[Text passage]:
+++
The social in this context is the phenomenon of popular religion,
including articles of faith, religious practice, priesthoods,
and integration into the political life of a culture. These all
evolve over centuries, usually from the teachings of a single
religious founder (for example Christ or the Buddha), and may
bear only a nominal relationship to that individual's life or
teachings. By the `occult' I wish to denote a range of beliefs
and practices that relate to a world of disembodied or spirit
beings, the existence of which is neither posited nor denied
by the use of the term. Teachers of occultism have existed throughout
history and across the continents with considerable consistency
in their statements, despite complete separation through time
or location. One of the greatest such teachers in recent Western
history has been Rudolf Steiner, while an account that is completely
independent, but agreeing in many areas, originates at approximately
the same time in the autobiography of Paramahansa Yogananda,
an Indian yogi. Occult accounts vary in detail, but generally
include descriptions of spirit beings, life after death, and
the `occult powers' or siddhis of Indian and Buddhist
tradition. Occultism usually also has a strong moral dimension,
though in its perversion it may be described as `black' magic.
+++
[Material provided]:
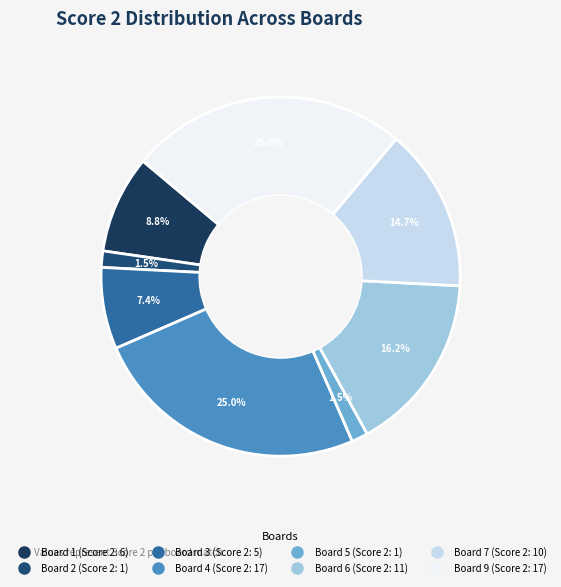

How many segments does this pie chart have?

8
+++
[Written task 1]:
In the passage above on religion and the occult, condense the paragraph beginning "The social in this context" into a short bulleted list that keeps its main facts.
[Written task 2]:
According to the religion and occult passage, what term from Indian and Buddhist tradition refers to "occult powers"?

[Expected answer 1]:
- "The social" here means popular religion: articles of faith, religious practice, priesthoods, and integration into a culture's political life.
- These evolve over centuries, usually from one founder's teachings (e.g., Christ or the Buddha), and may bear only a nominal relationship to that founder's life or teachings.
- "Occult" denotes beliefs and practices relating to a world of disembodied or spirit beings. The term neither posits nor denies their existence.
- Teachers of occultism have appeared throughout history and across continents, with considerable consistency despite separation in time or place.
- Rudolf Steiner was one of the greatest such teachers in recent Western history. The autobiography of the Indian yogi Paramahansa Yogananda gives an independent account from about the same time that agrees in many areas.
- Occult accounts vary in detail but generally describe spirit beings, life after death, and the "occult powers" or siddhis of Indian and Buddhist tradition.
- Occultism usually has a strong moral dimension. In its perversion it may be called "black" magic.

[Expected answer 2]:
Siddhis.